• TASK INSTRUCTIONS:
Consider the listing below. Extract exactly the lines from the line containing "right elbow: (41, 105)" to the line containing "left elbow: (277, 110)", both included.
......
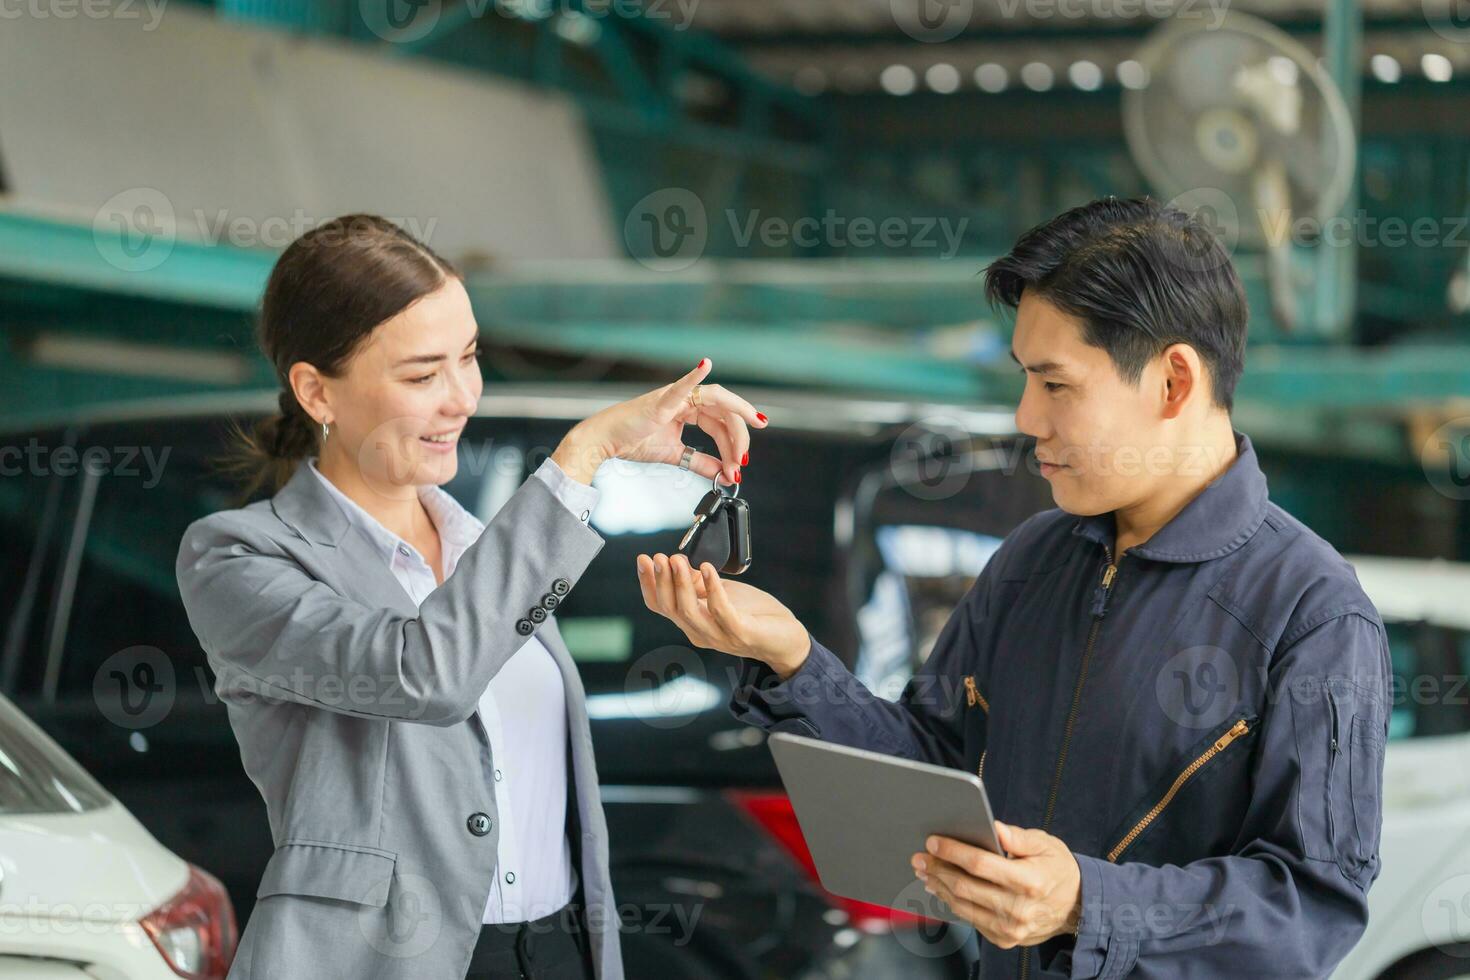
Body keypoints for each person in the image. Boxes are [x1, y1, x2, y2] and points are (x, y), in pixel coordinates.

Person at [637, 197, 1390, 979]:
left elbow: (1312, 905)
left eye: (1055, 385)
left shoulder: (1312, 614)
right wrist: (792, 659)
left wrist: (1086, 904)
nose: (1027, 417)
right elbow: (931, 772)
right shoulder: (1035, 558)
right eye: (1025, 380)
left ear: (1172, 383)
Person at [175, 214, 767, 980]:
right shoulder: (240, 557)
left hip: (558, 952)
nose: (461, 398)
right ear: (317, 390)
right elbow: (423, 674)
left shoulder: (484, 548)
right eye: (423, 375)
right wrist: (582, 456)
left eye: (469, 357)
......
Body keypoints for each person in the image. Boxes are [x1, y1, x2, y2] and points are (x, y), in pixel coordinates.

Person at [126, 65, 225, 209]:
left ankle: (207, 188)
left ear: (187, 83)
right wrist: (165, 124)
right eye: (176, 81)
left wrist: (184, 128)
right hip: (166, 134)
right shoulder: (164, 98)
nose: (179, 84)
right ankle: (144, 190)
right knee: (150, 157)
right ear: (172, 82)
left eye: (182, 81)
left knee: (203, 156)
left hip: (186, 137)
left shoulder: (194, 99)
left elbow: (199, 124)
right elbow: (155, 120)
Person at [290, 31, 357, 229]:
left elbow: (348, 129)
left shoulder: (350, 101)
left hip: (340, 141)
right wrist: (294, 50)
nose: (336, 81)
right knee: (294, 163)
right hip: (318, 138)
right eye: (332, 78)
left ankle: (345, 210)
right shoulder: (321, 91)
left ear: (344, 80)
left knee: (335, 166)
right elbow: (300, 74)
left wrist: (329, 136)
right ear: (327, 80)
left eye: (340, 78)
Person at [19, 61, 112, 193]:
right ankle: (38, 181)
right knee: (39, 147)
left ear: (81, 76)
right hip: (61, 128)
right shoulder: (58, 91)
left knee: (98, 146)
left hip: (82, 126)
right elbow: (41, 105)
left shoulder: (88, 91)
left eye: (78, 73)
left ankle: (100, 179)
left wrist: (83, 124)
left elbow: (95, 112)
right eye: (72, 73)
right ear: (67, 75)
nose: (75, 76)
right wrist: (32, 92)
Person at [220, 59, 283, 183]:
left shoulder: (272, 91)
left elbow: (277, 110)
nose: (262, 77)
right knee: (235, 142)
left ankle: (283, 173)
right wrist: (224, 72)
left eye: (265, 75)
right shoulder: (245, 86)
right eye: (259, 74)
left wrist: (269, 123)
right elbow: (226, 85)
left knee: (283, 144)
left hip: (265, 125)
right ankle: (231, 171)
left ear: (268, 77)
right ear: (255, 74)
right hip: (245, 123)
......
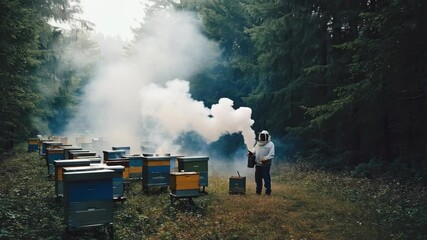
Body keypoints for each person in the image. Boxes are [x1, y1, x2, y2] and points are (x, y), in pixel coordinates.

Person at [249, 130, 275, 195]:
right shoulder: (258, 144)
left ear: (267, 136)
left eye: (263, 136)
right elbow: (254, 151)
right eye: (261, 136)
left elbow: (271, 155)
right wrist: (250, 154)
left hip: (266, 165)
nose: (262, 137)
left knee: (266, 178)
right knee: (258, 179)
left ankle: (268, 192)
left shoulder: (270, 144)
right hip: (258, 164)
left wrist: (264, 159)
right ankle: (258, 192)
......
• REPLY:
right elbow: (41, 105)
left shoulder: (88, 91)
left eye: (78, 73)
left ankle: (100, 179)
left wrist: (83, 124)
left elbow: (95, 112)
right eye: (72, 73)
right ear: (67, 75)
nose: (75, 76)
right wrist: (32, 92)
Person at [220, 59, 283, 183]:
left shoulder: (272, 91)
left elbow: (277, 110)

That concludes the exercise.